4. Der Antragsteller hat auch keinen Anspruch nach § 86b Abs. 2 S. 2 SGG, die Beigeladene einstweilen zu verpflichten, einen Mehrbedarf für kostenaufwändige Ernährung nach § 30 SGB XII vorläufig zu gewähren. Nach § 86b Abs. 2 S. 2 Sozialgerichtsgesetz (SGG) sind einstweilige Anordnungen zur Regelung eines vorläufigen Zustands in Bezug auf ein streitiges Rechtsverhältnis zulässig, wenn eine solche Regelung zur Abwendung wesentlicher Nachteile nötig erscheint. Anordnungsanspruch und Anordnungsgrund sind glaubhaft zu machen (§ 86b Abs. 2 S. 4 SGG i.V.m. § 114 ZPO). Ein Anordnungsgrund, d.h. die Unzumutbarkeit, bei Abwägung aler betroffenen Interessen die Entscheidung in der Hauptsache abzuwarten, ist nicht glaubhaft gemacht. Zum einen erhält der Antragsteller den Regelbedarf und Leistungen für Unterkunft und Heizung von der Beigeladenen. Zum anderen hat der Antragsteller nicht glaubhaft gemacht, dass und in welchem Umfang ein unabweisbarer Mehrbedarf für kostenaufwändige Ernährung besteht. Eine besondere Dringlichkeit, die ausnahmsweise die Vorwegnahme der Hauptsache ermöglicht, liegt daher derzeit nicht vor.

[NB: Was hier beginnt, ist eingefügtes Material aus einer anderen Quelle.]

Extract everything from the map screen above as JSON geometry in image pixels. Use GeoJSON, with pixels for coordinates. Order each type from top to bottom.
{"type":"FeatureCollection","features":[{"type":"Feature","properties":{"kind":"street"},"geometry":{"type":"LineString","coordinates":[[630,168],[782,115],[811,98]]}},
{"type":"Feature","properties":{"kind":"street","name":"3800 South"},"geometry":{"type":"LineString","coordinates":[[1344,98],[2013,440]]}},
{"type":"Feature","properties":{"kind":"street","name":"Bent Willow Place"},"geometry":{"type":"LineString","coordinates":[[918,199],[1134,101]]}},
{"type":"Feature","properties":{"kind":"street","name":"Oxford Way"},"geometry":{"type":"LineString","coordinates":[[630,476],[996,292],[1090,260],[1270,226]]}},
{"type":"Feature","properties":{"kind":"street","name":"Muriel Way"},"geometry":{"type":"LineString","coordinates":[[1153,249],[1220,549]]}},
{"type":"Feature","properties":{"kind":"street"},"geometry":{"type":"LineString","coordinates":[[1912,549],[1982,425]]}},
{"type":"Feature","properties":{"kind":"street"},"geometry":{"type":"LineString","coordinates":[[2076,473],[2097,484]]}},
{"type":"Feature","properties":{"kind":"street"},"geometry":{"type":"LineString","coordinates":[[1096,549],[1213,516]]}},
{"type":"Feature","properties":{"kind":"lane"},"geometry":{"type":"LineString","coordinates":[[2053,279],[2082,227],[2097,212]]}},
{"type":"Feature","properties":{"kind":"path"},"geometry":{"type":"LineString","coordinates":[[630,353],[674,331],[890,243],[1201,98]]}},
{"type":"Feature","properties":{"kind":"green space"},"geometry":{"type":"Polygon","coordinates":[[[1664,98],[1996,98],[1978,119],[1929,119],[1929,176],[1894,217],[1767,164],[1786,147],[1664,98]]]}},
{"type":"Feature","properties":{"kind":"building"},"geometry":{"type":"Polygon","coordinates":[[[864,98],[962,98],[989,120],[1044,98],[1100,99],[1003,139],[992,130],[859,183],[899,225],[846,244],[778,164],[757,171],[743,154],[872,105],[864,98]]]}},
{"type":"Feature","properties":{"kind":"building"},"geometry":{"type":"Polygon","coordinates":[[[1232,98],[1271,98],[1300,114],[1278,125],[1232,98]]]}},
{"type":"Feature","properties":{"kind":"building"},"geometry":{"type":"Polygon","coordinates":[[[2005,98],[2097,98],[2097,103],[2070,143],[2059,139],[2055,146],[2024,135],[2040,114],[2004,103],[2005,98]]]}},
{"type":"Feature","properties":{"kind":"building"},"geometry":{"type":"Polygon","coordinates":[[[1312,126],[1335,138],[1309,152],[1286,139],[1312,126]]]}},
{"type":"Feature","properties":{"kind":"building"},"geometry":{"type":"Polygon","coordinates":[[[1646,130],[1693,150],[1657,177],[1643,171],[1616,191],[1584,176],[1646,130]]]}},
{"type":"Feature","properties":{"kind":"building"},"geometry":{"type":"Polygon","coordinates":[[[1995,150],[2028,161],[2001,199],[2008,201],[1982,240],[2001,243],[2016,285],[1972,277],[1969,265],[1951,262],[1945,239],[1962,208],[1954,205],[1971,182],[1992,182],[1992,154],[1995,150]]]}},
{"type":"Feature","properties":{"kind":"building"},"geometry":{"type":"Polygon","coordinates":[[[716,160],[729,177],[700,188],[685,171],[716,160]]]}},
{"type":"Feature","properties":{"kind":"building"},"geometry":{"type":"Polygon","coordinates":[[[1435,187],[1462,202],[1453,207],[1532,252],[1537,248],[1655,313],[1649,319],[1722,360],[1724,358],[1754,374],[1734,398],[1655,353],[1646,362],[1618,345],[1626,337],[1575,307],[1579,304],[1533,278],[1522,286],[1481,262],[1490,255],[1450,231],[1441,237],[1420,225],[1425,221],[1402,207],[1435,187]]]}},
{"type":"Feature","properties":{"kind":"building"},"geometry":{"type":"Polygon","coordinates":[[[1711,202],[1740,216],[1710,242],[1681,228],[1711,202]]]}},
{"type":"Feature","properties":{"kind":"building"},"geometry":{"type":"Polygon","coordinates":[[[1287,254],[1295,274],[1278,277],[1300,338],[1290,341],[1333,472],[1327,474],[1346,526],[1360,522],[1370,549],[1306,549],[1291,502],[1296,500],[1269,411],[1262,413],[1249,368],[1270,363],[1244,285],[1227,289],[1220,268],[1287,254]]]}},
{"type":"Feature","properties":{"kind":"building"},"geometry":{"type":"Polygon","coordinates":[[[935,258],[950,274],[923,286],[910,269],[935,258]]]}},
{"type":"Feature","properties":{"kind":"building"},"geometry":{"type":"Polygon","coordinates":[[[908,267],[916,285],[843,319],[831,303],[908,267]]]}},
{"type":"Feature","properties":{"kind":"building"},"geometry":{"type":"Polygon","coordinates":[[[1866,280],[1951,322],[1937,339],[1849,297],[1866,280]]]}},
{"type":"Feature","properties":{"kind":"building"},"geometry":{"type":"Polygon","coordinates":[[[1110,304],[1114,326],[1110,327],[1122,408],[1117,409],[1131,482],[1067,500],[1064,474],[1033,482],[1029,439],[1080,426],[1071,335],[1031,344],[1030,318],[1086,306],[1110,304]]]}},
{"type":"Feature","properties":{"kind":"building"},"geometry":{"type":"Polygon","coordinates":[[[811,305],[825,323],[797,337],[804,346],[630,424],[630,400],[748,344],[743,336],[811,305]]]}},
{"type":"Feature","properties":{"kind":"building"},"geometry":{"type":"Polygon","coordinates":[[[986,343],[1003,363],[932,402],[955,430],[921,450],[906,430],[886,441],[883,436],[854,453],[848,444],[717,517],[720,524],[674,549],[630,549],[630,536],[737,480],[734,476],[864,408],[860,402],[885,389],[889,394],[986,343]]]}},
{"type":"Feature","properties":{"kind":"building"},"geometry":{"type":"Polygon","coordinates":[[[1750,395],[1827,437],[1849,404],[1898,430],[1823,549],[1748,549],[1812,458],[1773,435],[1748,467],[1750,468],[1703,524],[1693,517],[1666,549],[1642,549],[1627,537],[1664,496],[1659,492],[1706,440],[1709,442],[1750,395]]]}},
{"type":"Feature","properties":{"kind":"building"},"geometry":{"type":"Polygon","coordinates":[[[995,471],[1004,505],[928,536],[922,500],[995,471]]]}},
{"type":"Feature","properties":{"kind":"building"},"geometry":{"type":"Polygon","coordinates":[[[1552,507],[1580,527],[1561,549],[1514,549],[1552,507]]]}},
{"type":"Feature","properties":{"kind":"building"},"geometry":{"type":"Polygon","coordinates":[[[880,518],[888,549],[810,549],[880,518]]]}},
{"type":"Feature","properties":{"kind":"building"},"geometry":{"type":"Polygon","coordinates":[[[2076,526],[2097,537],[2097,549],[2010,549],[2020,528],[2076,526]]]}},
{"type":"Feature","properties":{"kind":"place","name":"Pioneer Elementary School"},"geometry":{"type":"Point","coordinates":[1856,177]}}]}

5. Der Hilfsantrag des Antragstellers, die Bescheide vom 20.05.2008 und 09.09.2008 aufzuheben, ist unbegründet. Die Entscheidung bleibt der Hauptsache (S 3 AS 183/08) vorbehalten. Der einstweilige Rechtsschutz darf die Entscheidung in der Hauptsache nicht vorweg nehmen.
Der Antragsteller hat auch keinen Anspruch auf Feststellung, dass "die Zahlungseinstellung zum 01.06.2008 ohne vorherige Abstimmung mit der Beigeladenen" erfolgte. Es bleibt der Entscheidung in der Hauptsache vorbehalten, zu prüfen, ob die Feststellungsklage unzulässig ist, weil bereits im Rahmen einer anhängigen Anfechtungsklage über die Sach- und Rechtsfrage zu entscheiden ist oder ob ein weitergehendes Feststellungsinteresse besteht.
Die Kostenentscheidung folgt aus § 193 SGG analog.
Der Beschluss ist mit der Beschwerde nicht anfechtbar (§ 177 SGG).